On China, I don’t think they’ll do anything precipitous, but do think that they’ll be looking carefully at whether they should reduce their US Treasury bond holdings – both due to a likely decoupling (if Trump eventually goes ahead with his tariffs) and because under Trump the US is a more risky store of wealth. (Stricken parts of that, as it seems the pause excludes China – at least for now – who knows what will happen tomorrow.)
Addendum: on the above risk issue, see Sharp US bond selloff revives flashbacks of COVID-era ‘dash-for-cash’.
On the pause, I think many (most?) countries will take the three months to look for alternatives to the US.

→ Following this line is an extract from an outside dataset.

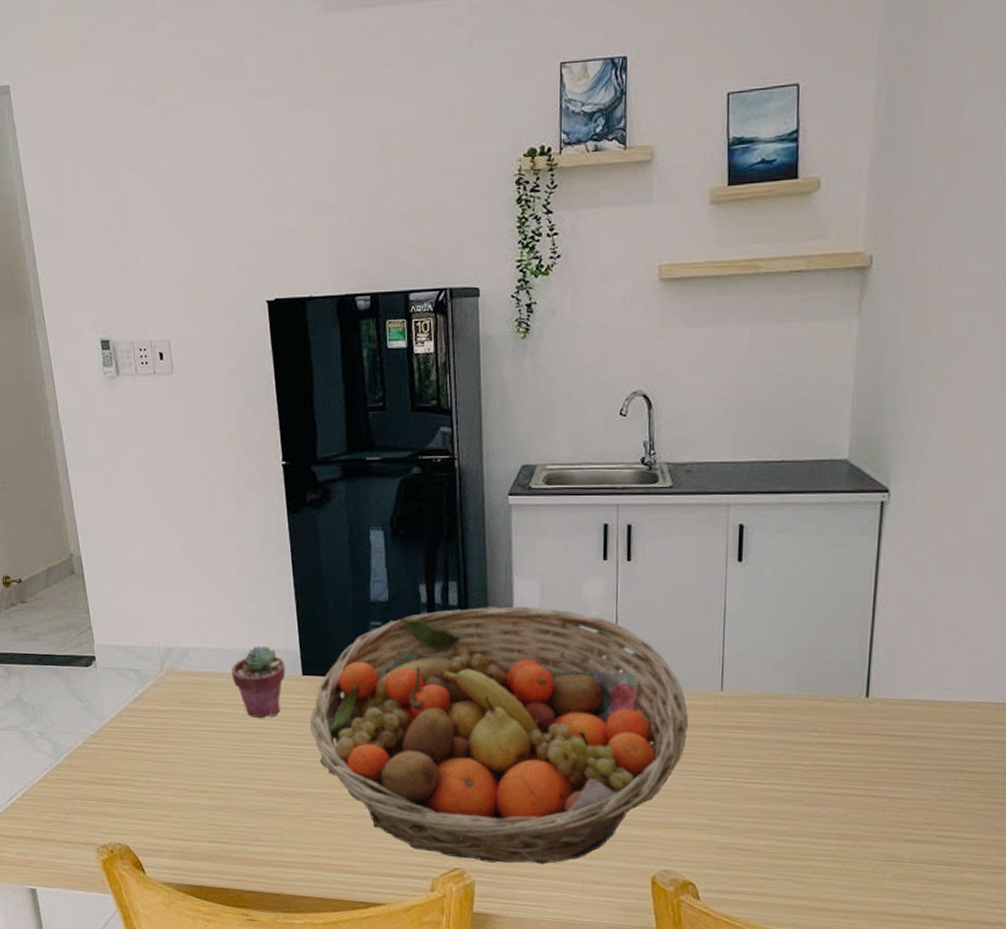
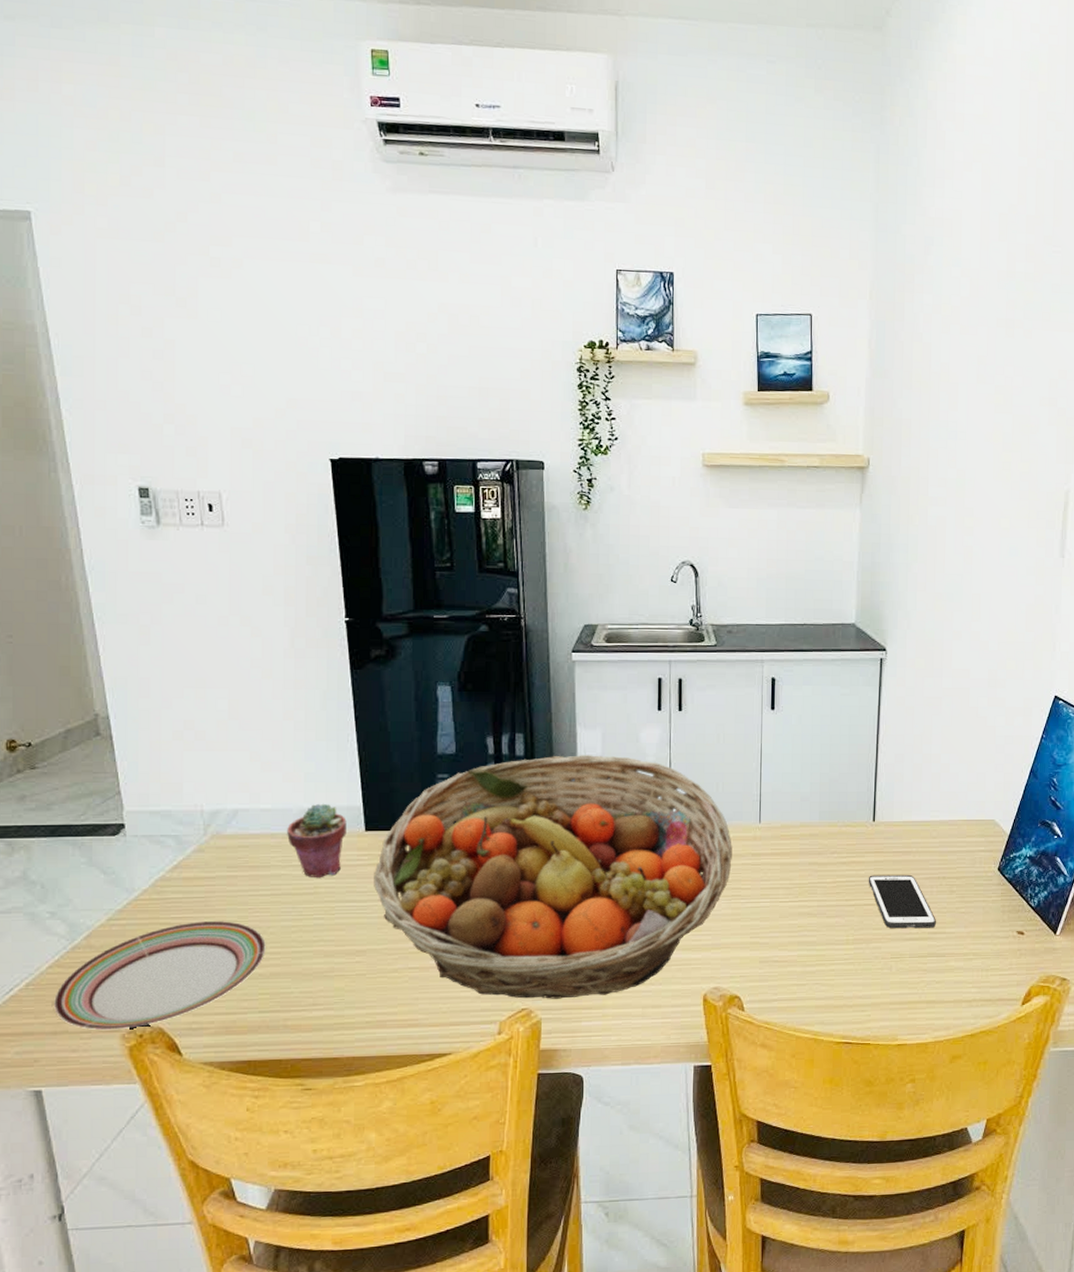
plate: none [44,751,214,843] -> present [54,921,266,1030]
cell phone: none [857,760,948,831] -> present [868,874,936,929]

As Puck alluded to, these tariffs put any supply chains that flow through the US to foreign markets at risk. Taking my home country New Zealand as an example, the largest categories of US exports were:
- Aircraft, spacecraft: US$1.51B
- Machinery, nuclear reactors, boilers: $475M
It seems likely that, particularly with US tariffs on aluminium and steel, the prices of these products from the US will rise, and make them less competitive than East Asian and European competitors. It seems entirely possible that US tariffs will worsen the US’s trade deficit with NZ.
We may hope that somehow enough Republicans in Congress will grow spines and take away Trump’s emergency tariff powers. More likely if they get enough complaints from constituents. It’s conceivable that Trump’s 90 day freeze was a result of Elon’s complaint, at least a little bit. The bond market collapse too, of course.